> [RECORDS FOR THE TASK]:
>>>>>

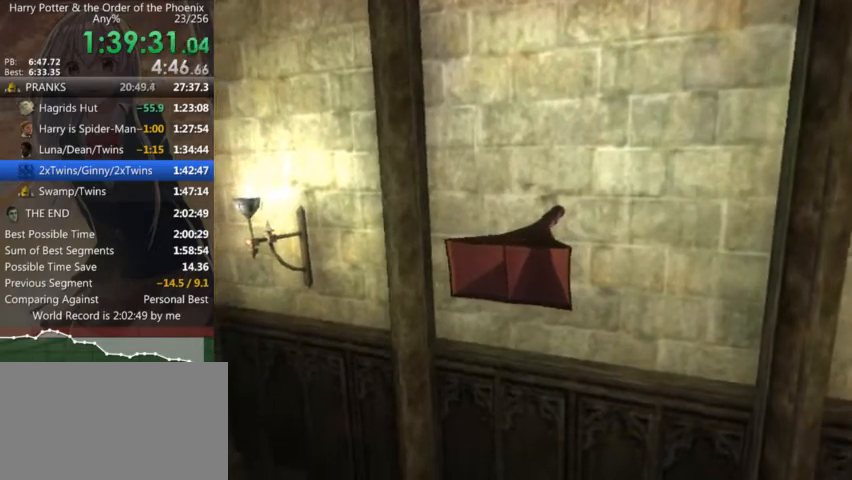
{"keys": ["right"], "mouse": [], "events": [[33, "right", "down"], [66, "right", "up"], [166, "right", "down"], [200, "right", "up"], [366, "right", "down"], [400, "right", "up"], [500, "right", "down"]]}
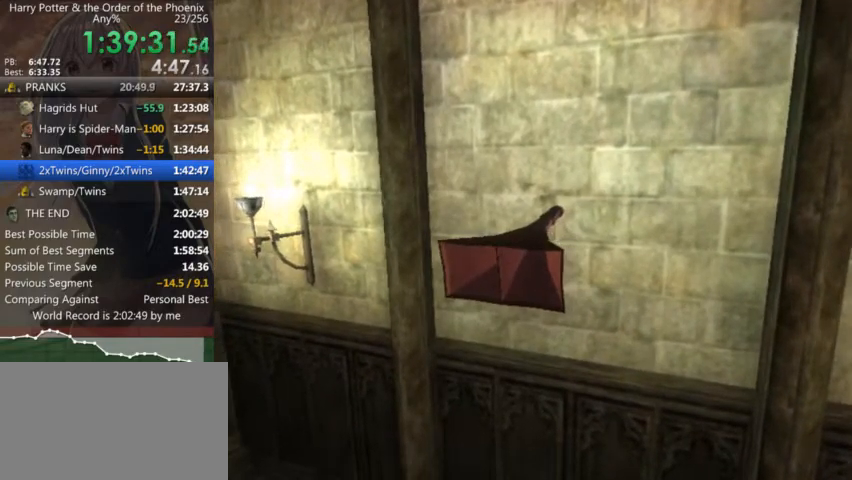
{"keys": [], "mouse": [], "events": [[33, "right", "up"], [133, "right", "down"], [166, "right", "up"], [266, "right", "down"], [333, "right", "up"], [400, "right", "down"], [500, "right", "up"]]}
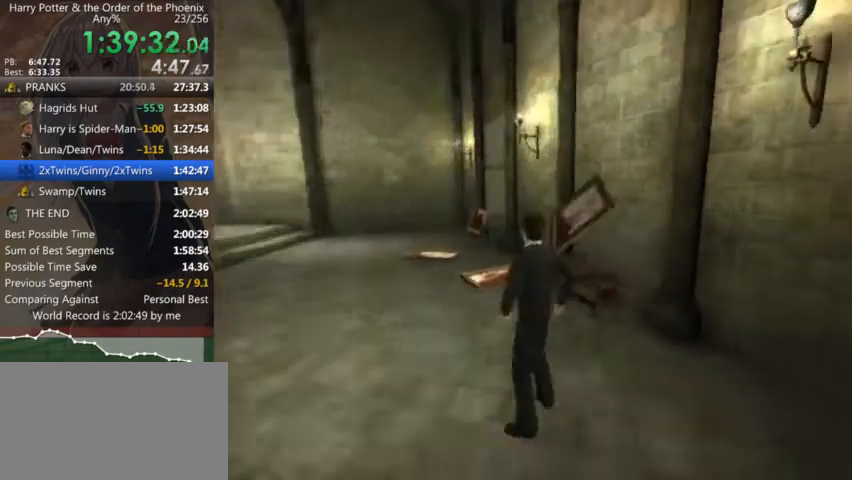
{"keys": ["left"], "mouse": [], "events": [[466, "left", "down"]]}
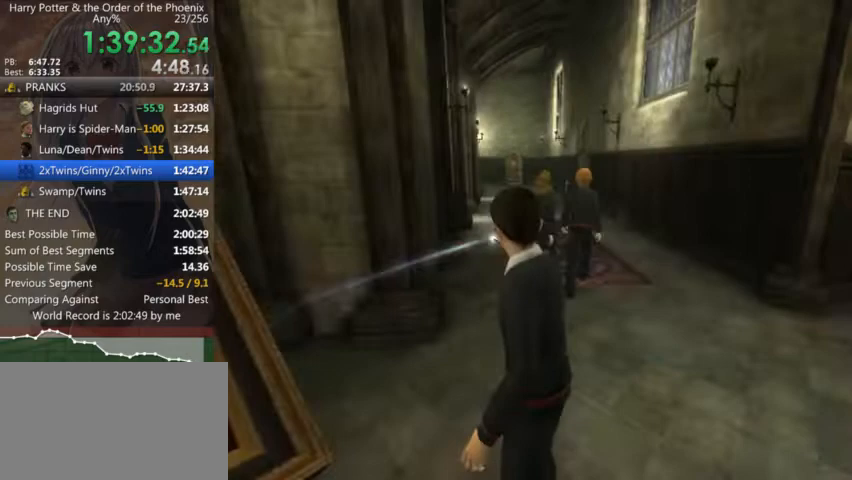
{"keys": [], "mouse": [], "events": [[66, "left", "up"]]}
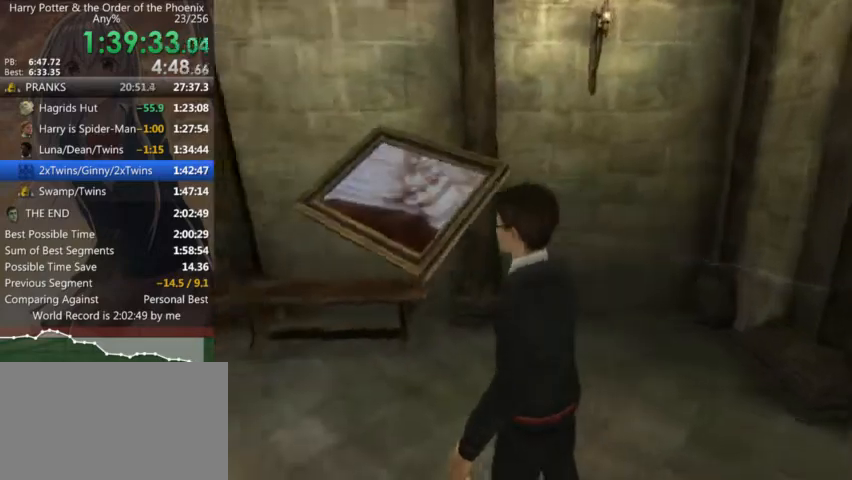
{"keys": ["left", "up"], "mouse": [], "events": [[266, "left", "down"], [366, "left", "up"], [466, "up", "down"], [500, "left", "down"]]}
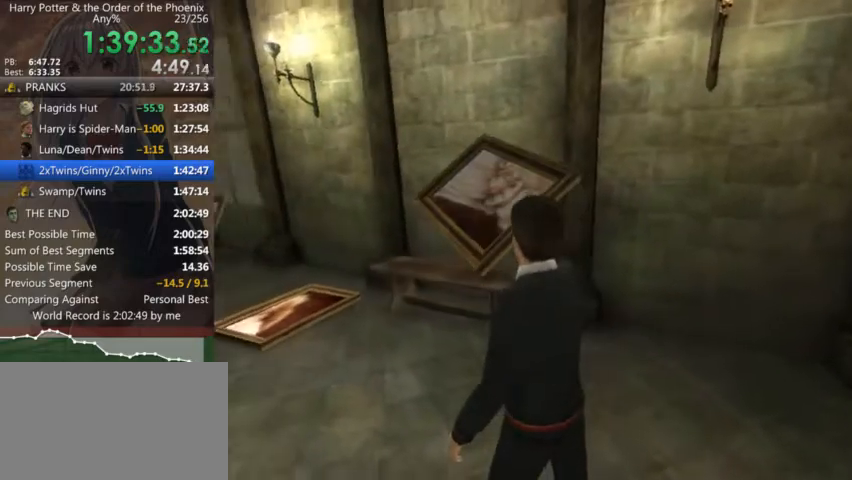
{"keys": ["a", "left"], "mouse": [], "events": [[133, "left", "up"], [133, "right", "down"], [133, "up", "up"], [200, "right", "up"], [400, "left", "down"], [433, "a", "down"]]}
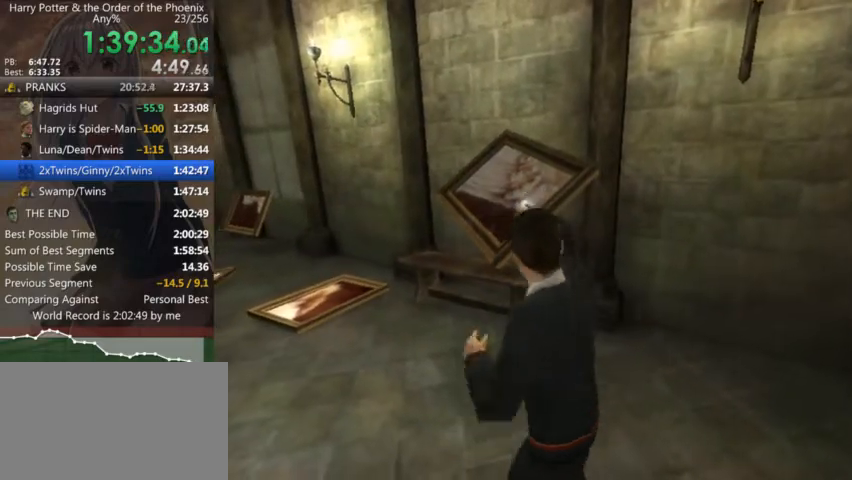
{"keys": ["a", "down", "left", "s"], "mouse": [], "events": [[33, "s", "down"], [300, "down", "down"]]}
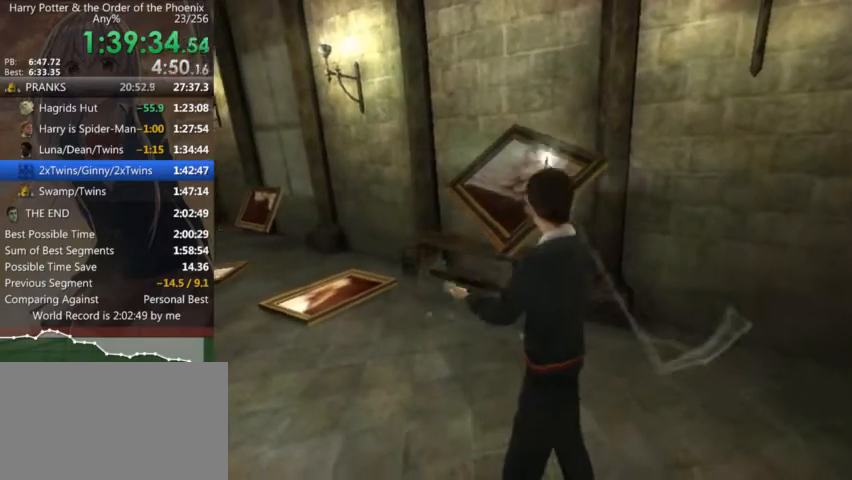
{"keys": ["a", "down", "left"], "mouse": [], "events": [[500, "s", "up"]]}
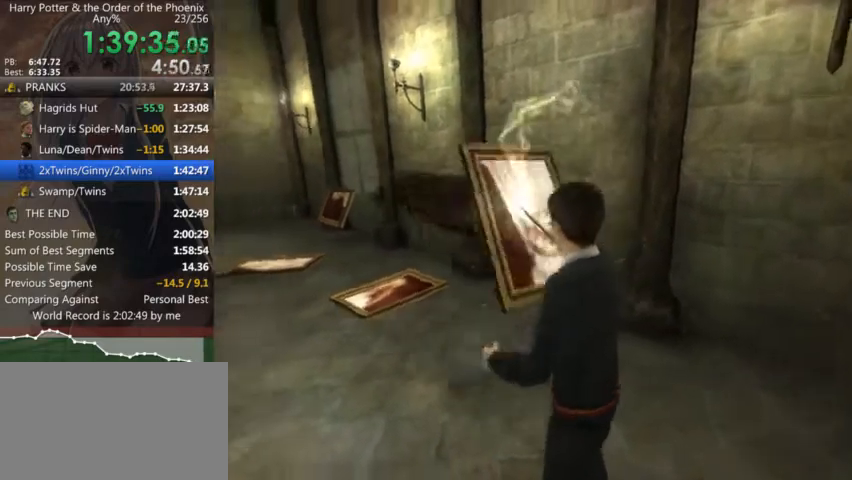
{"keys": ["left"], "mouse": [], "events": [[333, "down", "up"], [433, "a", "up"]]}
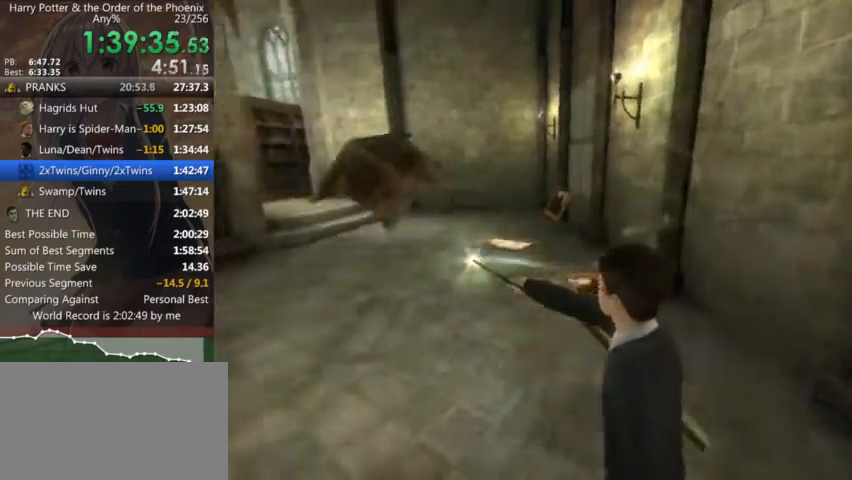
{"keys": [], "mouse": [], "events": [[66, "left", "up"]]}
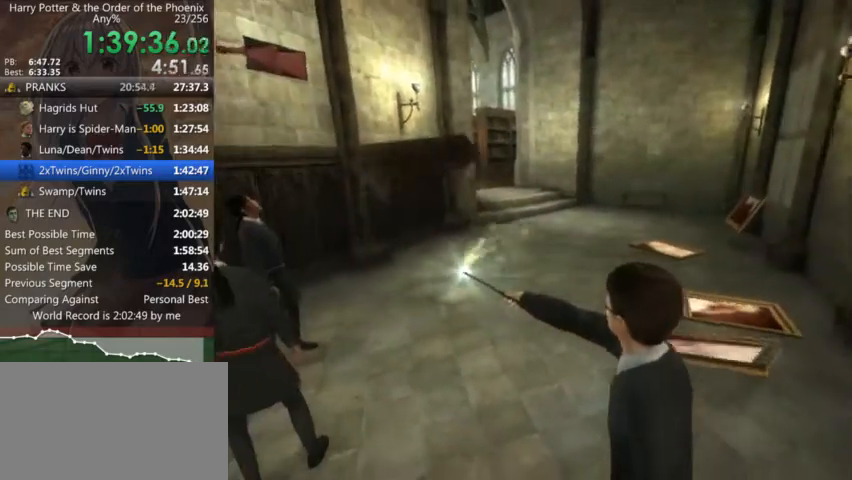
{"keys": [], "mouse": [], "events": [[33, "left", "down"], [266, "left", "up"]]}
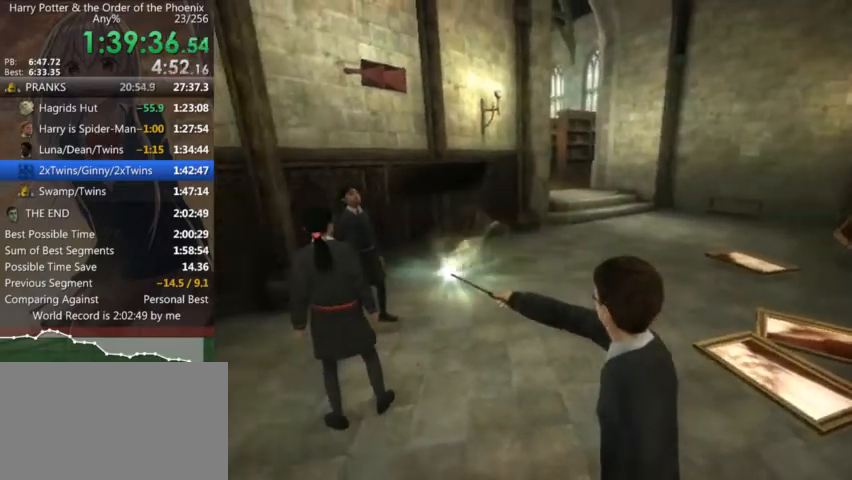
{"keys": ["d", "shift_l", "w"], "mouse": [], "events": [[66, "shift_l", "down"], [100, "d", "down"], [133, "shift_l", "up"], [300, "shift_l", "down"], [433, "w", "down"]]}
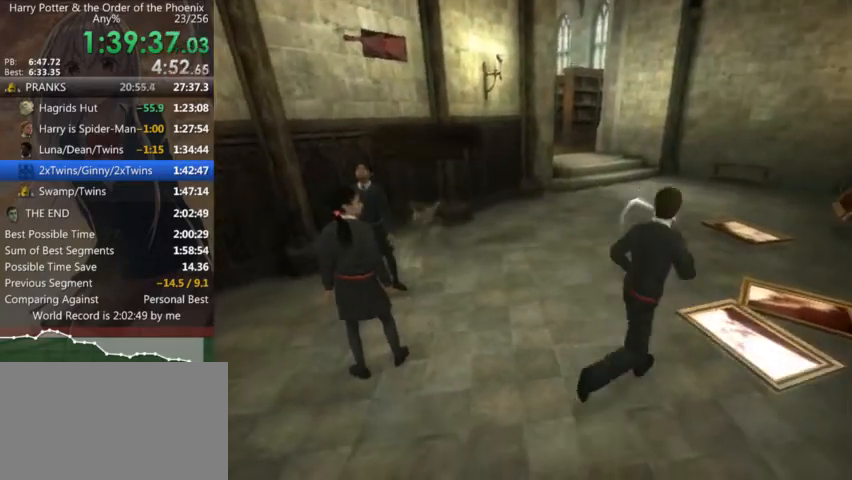
{"keys": ["a", "shift_l", "w"], "mouse": [], "events": [[66, "d", "up"], [266, "a", "down"]]}
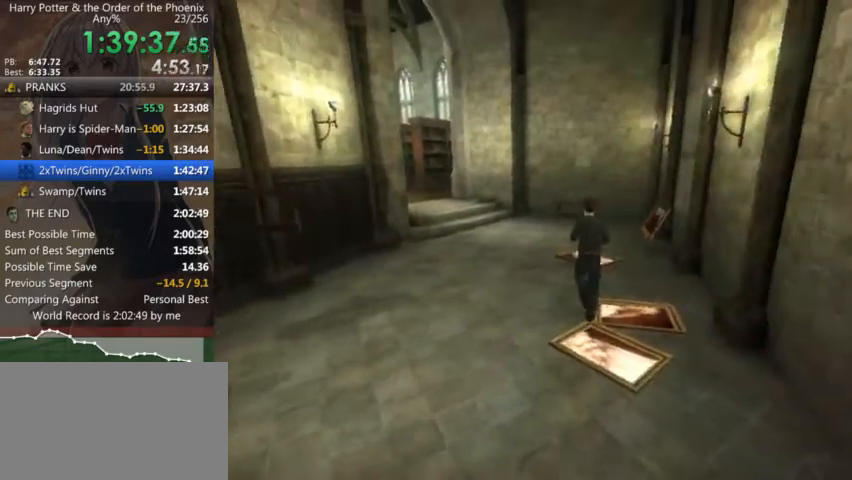
{"keys": ["right"], "mouse": [], "events": [[266, "a", "up"], [466, "shift_l", "up"], [500, "right", "down"], [500, "w", "up"]]}
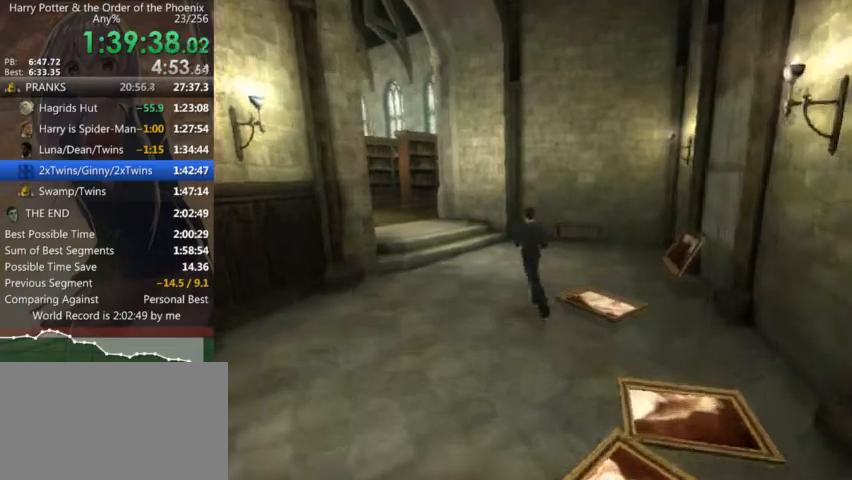
{"keys": [], "mouse": [], "events": [[100, "right", "up"]]}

<<<<<

> [TASK DETAILS]: Your copy should match the data exactly, apart from the images, which are dropped.

> [RESULT OF THIS TASK]:
{"keys": ["right"], "mouse": [], "events": [[33, "right", "down"], [66, "right", "up"], [166, "right", "down"], [200, "right", "up"], [366, "right", "down"], [400, "right", "up"], [500, "right", "down"]]}
{"keys": [], "mouse": [], "events": [[33, "right", "up"], [133, "right", "down"], [166, "right", "up"], [266, "right", "down"], [333, "right", "up"], [400, "right", "down"], [500, "right", "up"]]}
{"keys": ["left"], "mouse": [], "events": [[466, "left", "down"]]}
{"keys": [], "mouse": [], "events": [[66, "left", "up"]]}
{"keys": ["left", "up"], "mouse": [], "events": [[266, "left", "down"], [366, "left", "up"], [466, "up", "down"], [500, "left", "down"]]}
{"keys": ["a", "left"], "mouse": [], "events": [[133, "left", "up"], [133, "right", "down"], [133, "up", "up"], [200, "right", "up"], [400, "left", "down"], [433, "a", "down"]]}
{"keys": ["a", "down", "left", "s"], "mouse": [], "events": [[33, "s", "down"], [300, "down", "down"]]}
{"keys": ["a", "down", "left"], "mouse": [], "events": [[500, "s", "up"]]}
{"keys": ["left"], "mouse": [], "events": [[333, "down", "up"], [433, "a", "up"]]}
{"keys": [], "mouse": [], "events": [[66, "left", "up"]]}
{"keys": [], "mouse": [], "events": [[33, "left", "down"], [266, "left", "up"]]}
{"keys": ["d", "shift_l", "w"], "mouse": [], "events": [[66, "shift_l", "down"], [100, "d", "down"], [133, "shift_l", "up"], [300, "shift_l", "down"], [433, "w", "down"]]}
{"keys": ["a", "shift_l", "w"], "mouse": [], "events": [[66, "d", "up"], [266, "a", "down"]]}
{"keys": ["right"], "mouse": [], "events": [[266, "a", "up"], [466, "shift_l", "up"], [500, "right", "down"], [500, "w", "up"]]}
{"keys": [], "mouse": [], "events": [[100, "right", "up"]]}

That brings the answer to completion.